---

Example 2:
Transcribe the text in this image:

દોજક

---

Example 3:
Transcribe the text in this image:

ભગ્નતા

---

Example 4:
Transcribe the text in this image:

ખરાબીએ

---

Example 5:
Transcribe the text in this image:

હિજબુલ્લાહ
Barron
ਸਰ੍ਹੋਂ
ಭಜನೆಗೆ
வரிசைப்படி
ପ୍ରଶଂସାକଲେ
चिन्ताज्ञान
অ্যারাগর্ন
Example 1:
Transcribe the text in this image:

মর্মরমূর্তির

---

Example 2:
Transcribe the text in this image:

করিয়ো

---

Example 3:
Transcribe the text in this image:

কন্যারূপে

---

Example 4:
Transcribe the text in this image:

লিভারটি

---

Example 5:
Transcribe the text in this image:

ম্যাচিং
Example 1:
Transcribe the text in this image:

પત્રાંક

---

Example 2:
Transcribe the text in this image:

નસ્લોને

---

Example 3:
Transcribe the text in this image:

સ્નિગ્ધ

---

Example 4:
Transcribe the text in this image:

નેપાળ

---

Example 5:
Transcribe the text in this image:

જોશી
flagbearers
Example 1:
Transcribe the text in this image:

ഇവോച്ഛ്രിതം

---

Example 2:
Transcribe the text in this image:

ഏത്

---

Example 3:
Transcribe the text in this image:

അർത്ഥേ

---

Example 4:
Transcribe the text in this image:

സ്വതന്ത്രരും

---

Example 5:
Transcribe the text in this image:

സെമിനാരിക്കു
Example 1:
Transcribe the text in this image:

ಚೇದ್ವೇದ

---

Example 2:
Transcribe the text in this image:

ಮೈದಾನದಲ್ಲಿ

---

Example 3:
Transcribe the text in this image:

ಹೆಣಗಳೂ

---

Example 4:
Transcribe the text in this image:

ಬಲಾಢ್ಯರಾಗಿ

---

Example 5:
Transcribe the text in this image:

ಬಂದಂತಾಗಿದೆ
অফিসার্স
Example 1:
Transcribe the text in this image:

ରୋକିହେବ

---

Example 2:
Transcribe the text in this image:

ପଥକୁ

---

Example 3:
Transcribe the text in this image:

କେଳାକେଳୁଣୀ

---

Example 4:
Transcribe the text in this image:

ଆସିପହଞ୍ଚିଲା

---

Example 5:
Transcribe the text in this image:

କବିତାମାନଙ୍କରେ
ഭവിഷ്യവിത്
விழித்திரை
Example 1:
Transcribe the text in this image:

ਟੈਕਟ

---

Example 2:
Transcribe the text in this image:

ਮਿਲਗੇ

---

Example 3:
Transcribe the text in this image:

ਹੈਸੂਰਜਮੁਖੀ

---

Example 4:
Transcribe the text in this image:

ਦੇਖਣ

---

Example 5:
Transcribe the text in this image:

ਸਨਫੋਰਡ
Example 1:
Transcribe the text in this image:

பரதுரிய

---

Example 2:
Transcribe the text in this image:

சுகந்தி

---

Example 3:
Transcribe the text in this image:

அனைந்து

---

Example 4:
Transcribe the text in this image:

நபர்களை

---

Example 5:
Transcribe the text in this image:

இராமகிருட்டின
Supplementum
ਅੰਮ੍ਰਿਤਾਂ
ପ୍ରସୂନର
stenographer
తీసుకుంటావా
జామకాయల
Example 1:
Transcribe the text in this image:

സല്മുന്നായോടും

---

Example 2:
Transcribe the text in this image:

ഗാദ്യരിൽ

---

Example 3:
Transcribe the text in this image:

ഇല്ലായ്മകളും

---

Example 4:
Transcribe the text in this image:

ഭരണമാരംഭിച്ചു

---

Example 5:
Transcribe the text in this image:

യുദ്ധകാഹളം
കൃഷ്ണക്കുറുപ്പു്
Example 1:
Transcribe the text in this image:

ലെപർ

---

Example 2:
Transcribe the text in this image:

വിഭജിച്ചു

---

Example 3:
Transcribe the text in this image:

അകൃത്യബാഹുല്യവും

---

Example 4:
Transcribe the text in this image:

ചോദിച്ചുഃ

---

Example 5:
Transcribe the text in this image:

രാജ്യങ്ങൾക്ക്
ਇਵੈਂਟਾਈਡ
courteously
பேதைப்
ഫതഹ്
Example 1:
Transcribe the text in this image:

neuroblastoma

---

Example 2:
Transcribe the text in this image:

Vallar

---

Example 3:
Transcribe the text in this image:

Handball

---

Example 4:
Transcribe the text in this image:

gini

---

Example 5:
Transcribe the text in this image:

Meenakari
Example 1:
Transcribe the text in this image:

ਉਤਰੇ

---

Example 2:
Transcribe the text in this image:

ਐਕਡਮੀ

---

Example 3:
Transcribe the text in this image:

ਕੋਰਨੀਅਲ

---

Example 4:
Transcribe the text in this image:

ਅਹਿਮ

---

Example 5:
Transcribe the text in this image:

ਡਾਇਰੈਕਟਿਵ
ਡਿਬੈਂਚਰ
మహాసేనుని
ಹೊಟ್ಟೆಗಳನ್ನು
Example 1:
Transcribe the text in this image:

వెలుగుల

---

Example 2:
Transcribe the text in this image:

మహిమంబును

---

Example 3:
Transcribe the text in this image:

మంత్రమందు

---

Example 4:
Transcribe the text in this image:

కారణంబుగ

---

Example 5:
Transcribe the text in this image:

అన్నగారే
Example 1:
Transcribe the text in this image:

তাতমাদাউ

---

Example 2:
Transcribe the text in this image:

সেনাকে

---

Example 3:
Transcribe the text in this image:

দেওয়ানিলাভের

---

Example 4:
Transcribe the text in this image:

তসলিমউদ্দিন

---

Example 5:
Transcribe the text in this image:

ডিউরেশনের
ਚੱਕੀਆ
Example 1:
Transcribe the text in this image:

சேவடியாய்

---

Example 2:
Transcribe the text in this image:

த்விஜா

══════

■ **PROBLEM**
With nothing added or dropped, write out the listing again.

■ **SOLUTION BELOW**
---

Example 2:
Transcribe the text in this image:

દોજક

---

Example 3:
Transcribe the text in this image:

ભગ્નતા

---

Example 4:
Transcribe the text in this image:

ખરાબીએ

---

Example 5:
Transcribe the text in this image:

હિજબુલ્લાહ
Barron
ਸਰ੍ਹੋਂ
ಭಜನೆಗೆ
வரிசைப்படி
ପ୍ରଶଂସାକଲେ
चिन्ताज्ञान
অ্যারাগর্ন
Example 1:
Transcribe the text in this image:

মর্মরমূর্তির

---

Example 2:
Transcribe the text in this image:

করিয়ো

---

Example 3:
Transcribe the text in this image:

কন্যারূপে

---

Example 4:
Transcribe the text in this image:

লিভারটি

---

Example 5:
Transcribe the text in this image:

ম্যাচিং
Example 1:
Transcribe the text in this image:

પત્રાંક

---

Example 2:
Transcribe the text in this image:

નસ્લોને

---

Example 3:
Transcribe the text in this image:

સ્નિગ્ધ

---

Example 4:
Transcribe the text in this image:

નેપાળ

---

Example 5:
Transcribe the text in this image:

જોશી
flagbearers
Example 1:
Transcribe the text in this image:

ഇവോച്ഛ്രിതം

---

Example 2:
Transcribe the text in this image:

ഏത്

---

Example 3:
Transcribe the text in this image:

അർത്ഥേ

---

Example 4:
Transcribe the text in this image:

സ്വതന്ത്രരും

---

Example 5:
Transcribe the text in this image:

സെമിനാരിക്കു
Example 1:
Transcribe the text in this image:

ಚೇದ್ವೇದ

---

Example 2:
Transcribe the text in this image:

ಮೈದಾನದಲ್ಲಿ

---

Example 3:
Transcribe the text in this image:

ಹೆಣಗಳೂ

---

Example 4:
Transcribe the text in this image:

ಬಲಾಢ್ಯರಾಗಿ

---

Example 5:
Transcribe the text in this image:

ಬಂದಂತಾಗಿದೆ
অফিসার্স
Example 1:
Transcribe the text in this image:

ରୋକିହେବ

---

Example 2:
Transcribe the text in this image:

ପଥକୁ

---

Example 3:
Transcribe the text in this image:

କେଳାକେଳୁଣୀ

---

Example 4:
Transcribe the text in this image:

ଆସିପହଞ୍ଚିଲା

---

Example 5:
Transcribe the text in this image:

କବିତାମାନଙ୍କରେ
ഭവിഷ്യവിത്
விழித்திரை
Example 1:
Transcribe the text in this image:

ਟੈਕਟ

---

Example 2:
Transcribe the text in this image:

ਮਿਲਗੇ

---

Example 3:
Transcribe the text in this image:

ਹੈਸੂਰਜਮੁਖੀ

---

Example 4:
Transcribe the text in this image:

ਦੇਖਣ

---

Example 5:
Transcribe the text in this image:

ਸਨਫੋਰਡ
Example 1:
Transcribe the text in this image:

பரதுரிய

---

Example 2:
Transcribe the text in this image:

சுகந்தி

---

Example 3:
Transcribe the text in this image:

அனைந்து

---

Example 4:
Transcribe the text in this image:

நபர்களை

---

Example 5:
Transcribe the text in this image:

இராமகிருட்டின
Supplementum
ਅੰਮ੍ਰਿਤਾਂ
ପ୍ରସୂନର
stenographer
తీసుకుంటావా
జామకాయల
Example 1:
Transcribe the text in this image:

സല്മുന്നായോടും

---

Example 2:
Transcribe the text in this image:

ഗാദ്യരിൽ

---

Example 3:
Transcribe the text in this image:

ഇല്ലായ്മകളും

---

Example 4:
Transcribe the text in this image:

ഭരണമാരംഭിച്ചു

---

Example 5:
Transcribe the text in this image:

യുദ്ധകാഹളം
കൃഷ്ണക്കുറുപ്പു്
Example 1:
Transcribe the text in this image:

ലെപർ

---

Example 2:
Transcribe the text in this image:

വിഭജിച്ചു

---

Example 3:
Transcribe the text in this image:

അകൃത്യബാഹുല്യവും

---

Example 4:
Transcribe the text in this image:

ചോദിച്ചുഃ

---

Example 5:
Transcribe the text in this image:

രാജ്യങ്ങൾക്ക്
ਇਵੈਂਟਾਈਡ
courteously
பேதைப்
ഫതഹ്
Example 1:
Transcribe the text in this image:

neuroblastoma

---

Example 2:
Transcribe the text in this image:

Vallar

---

Example 3:
Transcribe the text in this image:

Handball

---

Example 4:
Transcribe the text in this image:

gini

---

Example 5:
Transcribe the text in this image:

Meenakari
Example 1:
Transcribe the text in this image:

ਉਤਰੇ

---

Example 2:
Transcribe the text in this image:

ਐਕਡਮੀ

---

Example 3:
Transcribe the text in this image:

ਕੋਰਨੀਅਲ

---

Example 4:
Transcribe the text in this image:

ਅਹਿਮ

---

Example 5:
Transcribe the text in this image:

ਡਾਇਰੈਕਟਿਵ
ਡਿਬੈਂਚਰ
మహాసేనుని
ಹೊಟ್ಟೆಗಳನ್ನು
Example 1:
Transcribe the text in this image:

వెలుగుల

---

Example 2:
Transcribe the text in this image:

మహిమంబును

---

Example 3:
Transcribe the text in this image:

మంత్రమందు

---

Example 4:
Transcribe the text in this image:

కారణంబుగ

---

Example 5:
Transcribe the text in this image:

అన్నగారే
Example 1:
Transcribe the text in this image:

তাতমাদাউ

---

Example 2:
Transcribe the text in this image:

সেনাকে

---

Example 3:
Transcribe the text in this image:

দেওয়ানিলাভের

---

Example 4:
Transcribe the text in this image:

তসলিমউদ্দিন

---

Example 5:
Transcribe the text in this image:

ডিউরেশনের
ਚੱਕੀਆ
Example 1:
Transcribe the text in this image:

சேவடியாய்

---

Example 2:
Transcribe the text in this image:

த்விஜா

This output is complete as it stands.